The charge under Section 395, I.P.C. was tried with the aid of assessors the charge under Section 412, I.P.C. was tried with the aid of a jury, but the same persons who acted as assessors worked as jurors. The jury found Ram Autar & Ram Prasad guilty under Section 412, I.P.C. and the Sessions Judge accepted the verdict and convicted both of them under Section 412, I.P.C.
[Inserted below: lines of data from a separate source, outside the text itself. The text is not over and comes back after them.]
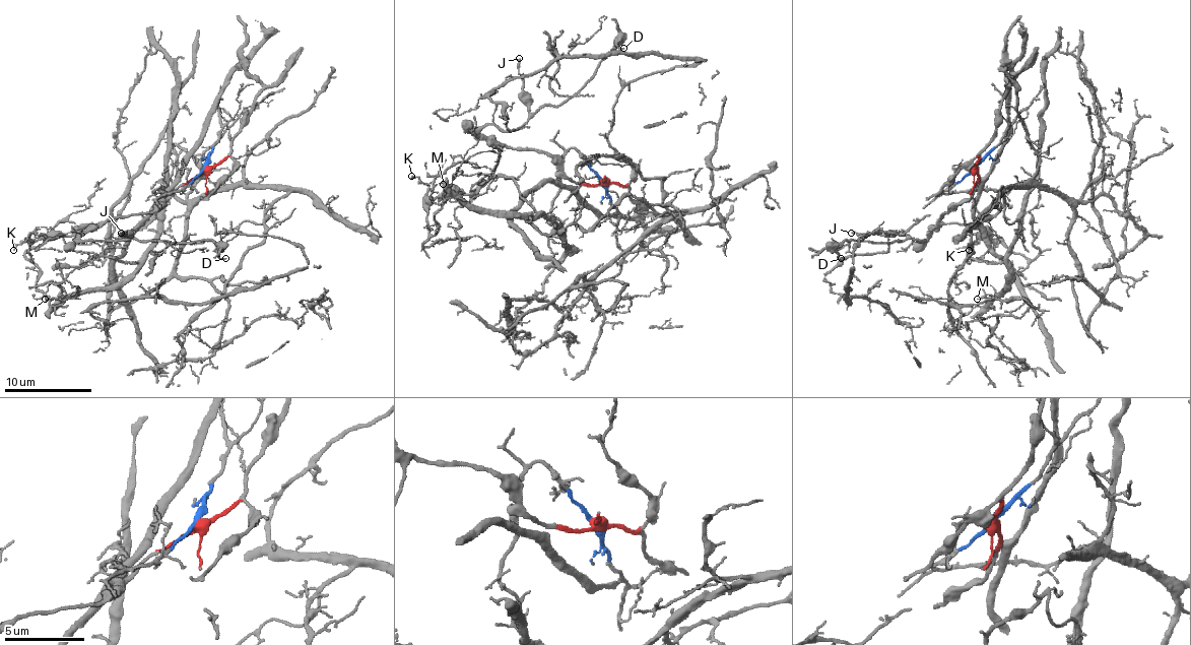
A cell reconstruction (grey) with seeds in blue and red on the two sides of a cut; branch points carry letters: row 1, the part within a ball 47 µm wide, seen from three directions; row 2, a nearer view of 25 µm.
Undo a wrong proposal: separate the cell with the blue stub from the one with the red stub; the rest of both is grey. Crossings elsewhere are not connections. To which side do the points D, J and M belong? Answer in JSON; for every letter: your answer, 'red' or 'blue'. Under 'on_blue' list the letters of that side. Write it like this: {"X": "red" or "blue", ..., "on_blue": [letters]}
{"D": "red", "J": "red", "M": "blue", "on_blue": ["M"]}

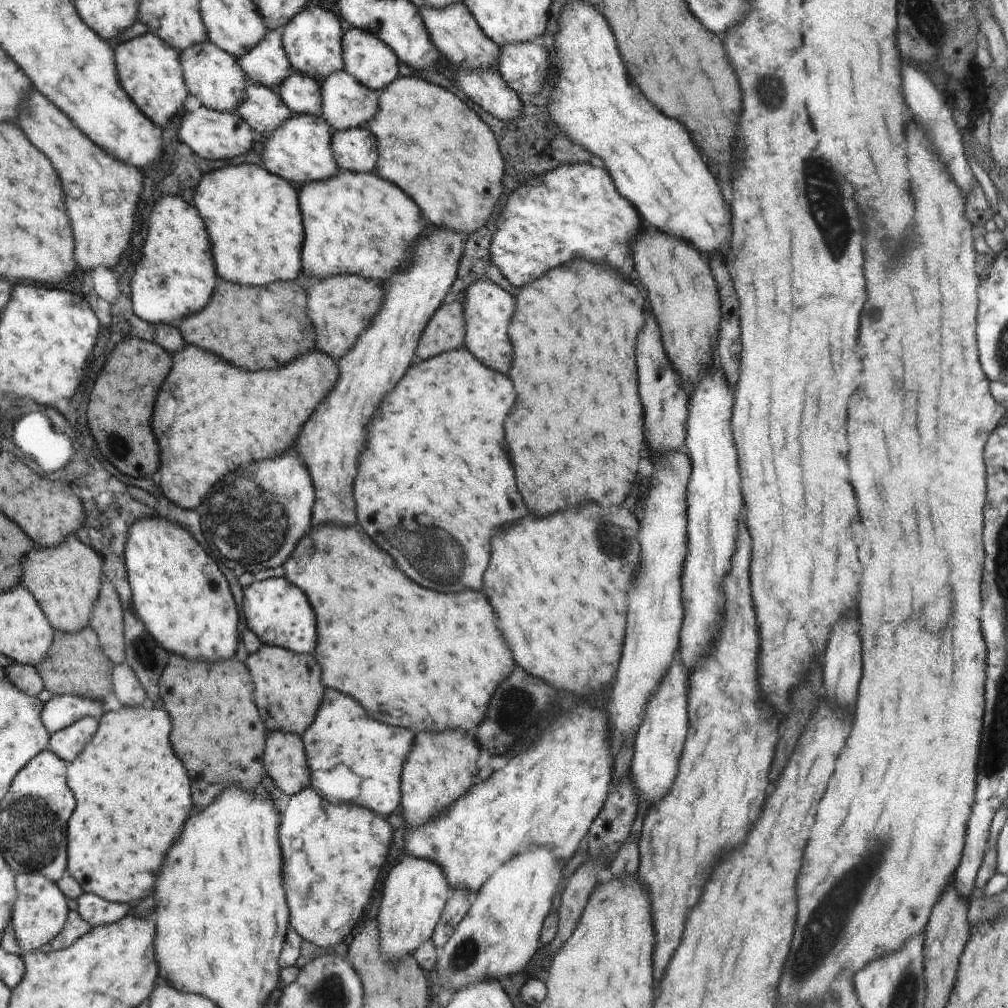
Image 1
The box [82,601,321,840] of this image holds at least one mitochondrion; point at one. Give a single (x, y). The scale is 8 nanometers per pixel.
(142, 650)

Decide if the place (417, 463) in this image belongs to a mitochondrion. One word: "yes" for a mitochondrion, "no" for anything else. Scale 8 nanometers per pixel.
no

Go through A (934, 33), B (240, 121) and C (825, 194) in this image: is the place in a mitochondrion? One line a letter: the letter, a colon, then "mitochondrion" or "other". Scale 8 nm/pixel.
A: mitochondrion
B: other
C: mitochondrion

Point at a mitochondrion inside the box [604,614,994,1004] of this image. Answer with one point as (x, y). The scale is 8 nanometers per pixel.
(826, 927)

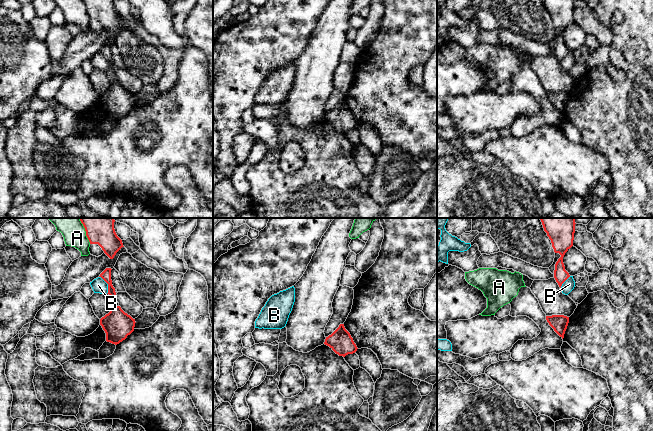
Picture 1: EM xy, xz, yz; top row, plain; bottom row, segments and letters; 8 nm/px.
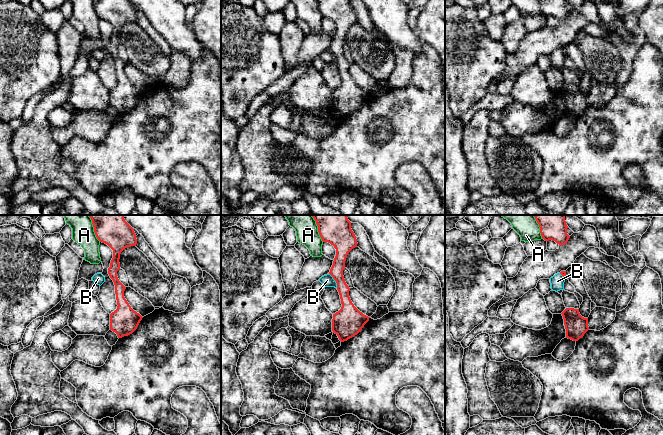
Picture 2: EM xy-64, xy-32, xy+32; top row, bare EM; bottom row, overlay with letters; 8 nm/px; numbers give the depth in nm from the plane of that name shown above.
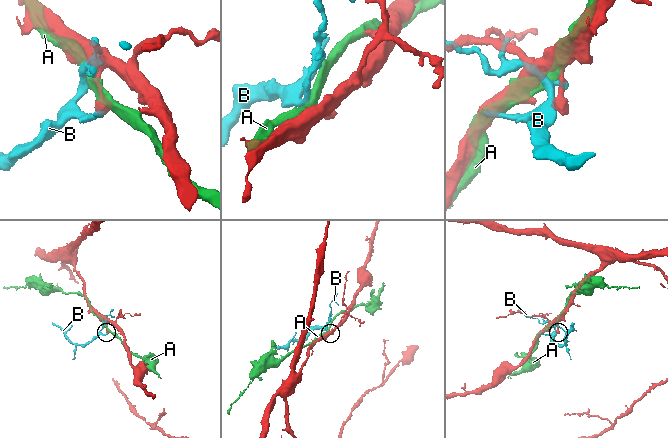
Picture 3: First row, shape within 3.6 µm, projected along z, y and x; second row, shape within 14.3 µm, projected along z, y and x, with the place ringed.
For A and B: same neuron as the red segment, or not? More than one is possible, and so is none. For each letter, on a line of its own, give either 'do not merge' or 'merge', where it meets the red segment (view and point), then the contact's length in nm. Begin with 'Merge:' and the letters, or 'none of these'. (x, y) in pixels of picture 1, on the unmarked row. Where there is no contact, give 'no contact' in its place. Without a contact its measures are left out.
Merge: none of these
A: do not merge | xy (86, 10) | 170 nm
B: do not merge | xy (108, 61) | 160 nm

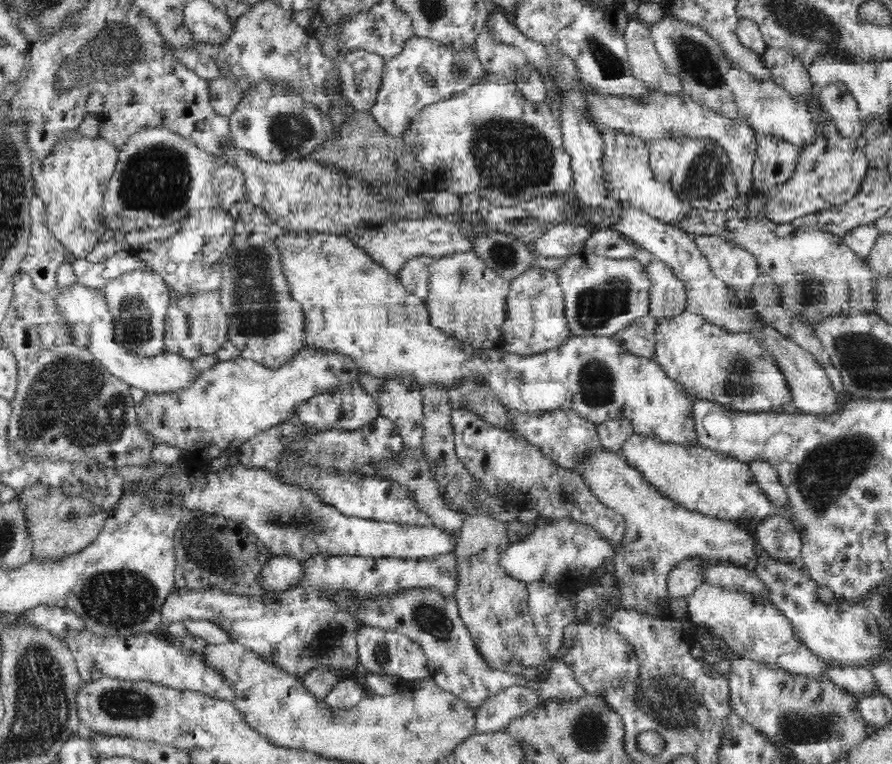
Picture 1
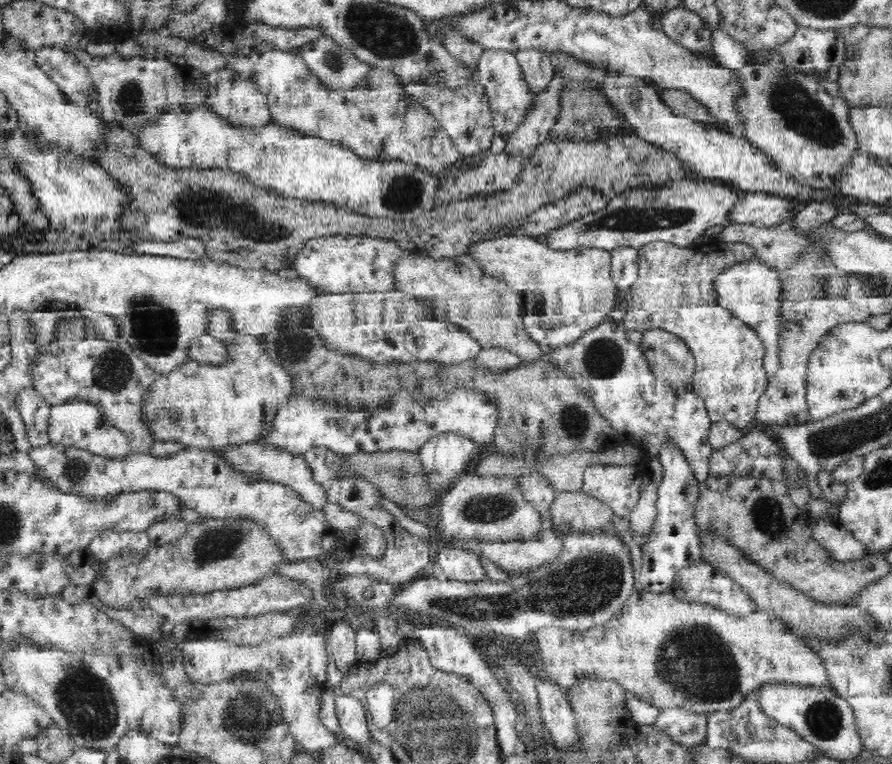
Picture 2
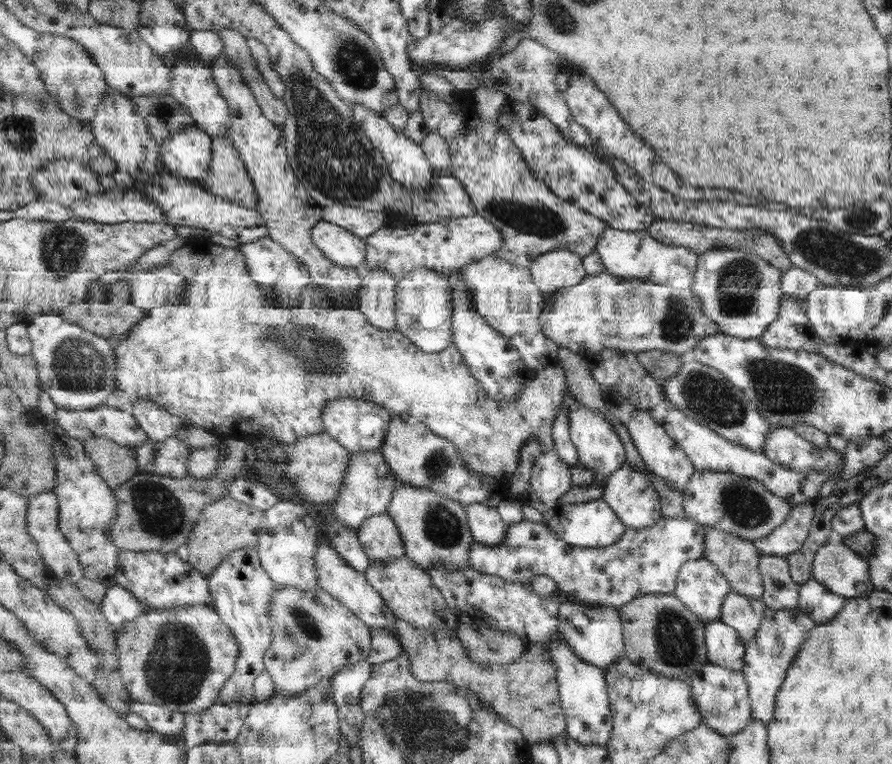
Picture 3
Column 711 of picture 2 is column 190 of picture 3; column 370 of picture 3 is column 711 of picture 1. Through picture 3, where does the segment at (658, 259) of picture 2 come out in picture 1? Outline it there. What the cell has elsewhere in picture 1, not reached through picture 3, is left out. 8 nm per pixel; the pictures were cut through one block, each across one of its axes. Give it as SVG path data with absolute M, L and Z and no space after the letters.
M685 311L658 321L654 359L660 363L667 376L682 385L691 397L708 399L732 410L745 413L780 411L784 404L790 404L794 400L791 384L780 369L778 359L768 346L764 346L759 334L752 334L751 330L731 331L696 312Z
As regards the charge under Section 395, I.P.C. he was of the opinion that the offence of dacoity under Section 395, I.P.C. had not been proved against four of the accused persons, namely. Mathura Singh, Ram Pal alias Kallu, Ram Dularey and Rup Narain. He, therefore, acquitted them. He however, found the remaining five accused, namely, Narendra Kumar, Ram Autar, Basdeo, Ram Prasad and Lala, guilty under Section 395, I.P.C. and convicted and sentenced them as has already been mentioned above.

Asthana, J.

1. (After stating the facts as above, his Lordship discussed the evidence on record and came to the conclusion that as the offences were not satisfactorily proved against the accused they were entitled to acquittal.) Before parting with this case I would like to point out that the conviction of Ram Prasad and Ram Autar under both the Sections 395 and 412, I. P. C. was not proper. If they had taken part in the dacoity then it would be natural that some of the looted property would be found in their possession.

In my opinion where a person is not guilty under Section 395, I. P. C. for committing a dacoity but where the looted property is found in his possession, and he has knowledge that it is looted property he can be held guilty under Section 412, I. P. C. but where he is convicted under Section 395, I. P. C. for committing a dacoity and it was in the course of that dacoity that the property which was found in his possession came to him, he cannot be held guilty both under Sections 395 and 412, I. P. C.

In this connection reference may be made to 1950 AC 32 (A). It was held in this case that considering the language of Section 411, I. P. O. it was clear that dishonest retention was contradistinguishable with dishonest reception. In the former offence dishonesty supervened after the act of possession, while in the latter dishonesty is contemporaneous with the act of acquisition.

The act of dishonest removal within the meaning of Section 379 of the Code constitutes dishonest reception under Section 411, and that being so the thief does not commit the offence of retaining stolen property merely by continuing to be in possession of the property which was stolen by him. Where a thief has already been convicted and sentenced under Section 392, I. P. C. he could not be given a separate punishment under Section 411, I. P. C.

2. The result is that these appeals areallowed and the conviction and sentence of theappellants are set aside. The appellants are injail. They shall be set at liberty forthwith unless required in connection with any other matter.